For a full list of Oscar nominees and winners, please check out our rundown, but let me break down some other notable awards in a lightning round. Nine Inch Nails’ members Trent Reznor and Atticus Ross beat Nine Inch Nails’ members Trent Reznor and Atticus Ross to become two-time Oscar winners for their soundtrack for Pixar’s “Soul” which also won Best Animated Feature, yes, this statement is correct; Trent and Atticus were nominated twice in the same category for “Soul” and “Mank.” Chloe Zhao won Best Director for “Nomadland” and Danish Drama/Comedy “Another Round” won for International Feature Film. This film did not win, but I recommend the documentary “Collective” about a Romanian nightclub fire that severely injured many and killed several more. An investigation into the hospital treatments of the victims led to a countrywide scandal about hospital fraud in the dilution of its products. It is a fascinating documentary that somehow did not go global, and kept me glued throughout.

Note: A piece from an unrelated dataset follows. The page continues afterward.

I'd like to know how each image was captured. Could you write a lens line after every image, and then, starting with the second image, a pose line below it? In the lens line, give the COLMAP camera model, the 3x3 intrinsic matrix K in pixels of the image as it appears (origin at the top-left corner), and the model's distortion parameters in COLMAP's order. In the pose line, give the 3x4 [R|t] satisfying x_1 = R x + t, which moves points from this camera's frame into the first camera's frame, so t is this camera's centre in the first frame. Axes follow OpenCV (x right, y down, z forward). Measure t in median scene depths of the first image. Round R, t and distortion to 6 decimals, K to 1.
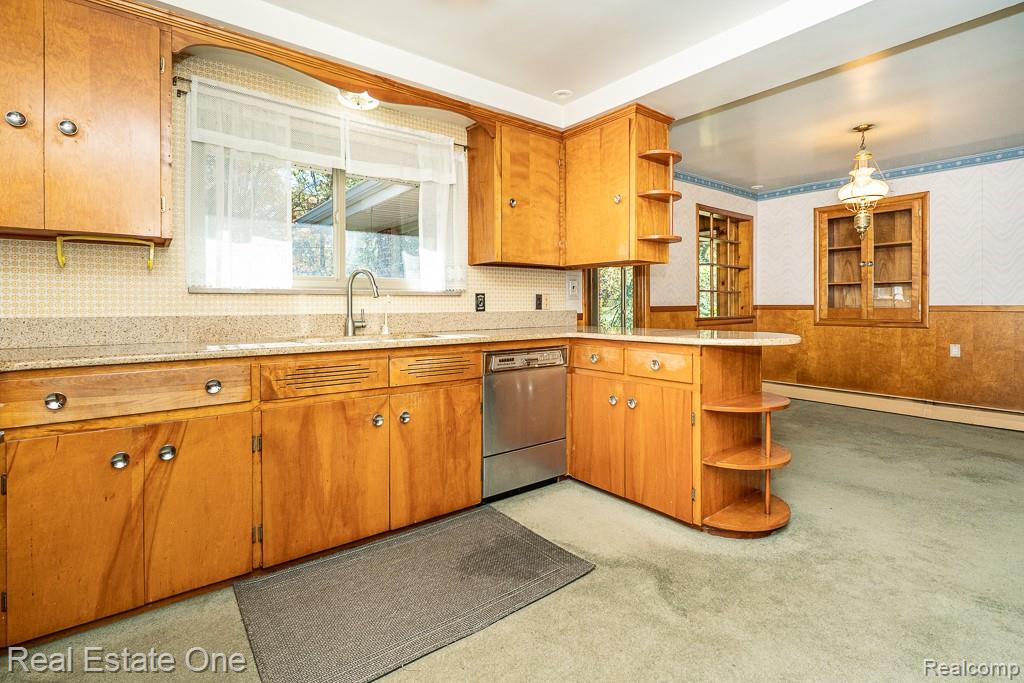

So much stuff happened at the Oscars that were not even related to the wins and losses of the nominees. Best Supporting Actress nominee Glenn Close took part in a segment to guess a song’s relation to the Oscars and was given Da Butt’s “You Were Getting Down” and so she stood up and did a twerk/stanky leg hybrid dance and I straight up did not enjoy it. I also did not appreciate the lack of Don Cheadle winning awards in all categories, I would say it is the biggest robbery of any performance in history and I will be boycotting next year. I thought it was adorable when Youn Yuh-jung won Best Supporting Actress and introduced herself to presenter and fellow two-time People Magazine’s Sexiest Man Alive winner, Brad Pitt. In Hopkins’s thankful speech that he would put out the following day, he paid tribute to the late Chadwick Boseman and thanked everyone for his new achievement. The In-Memoriam section was nice, but of course there were a few missed names including “Glee” actress Naya Rivera and “Arrested Development”/ “Archer” matriarch, Jessica Walter. One of the most notable aspects of the entire award show was that it did not take place in the Dolby Theater where it annually takes place but rather at the Union Station Los Angeles.
All-in-all the 2021 Academy Awards were kind of awkward during the filler segments, but the winners were some real history makers. A lot of good decisions and a decent amount of diversity in the nominations alone made this show pretty positive. The lack of a single host and the change of scenery helped keep the show going and I cannot wait to see what other incredible movies we will get for next year.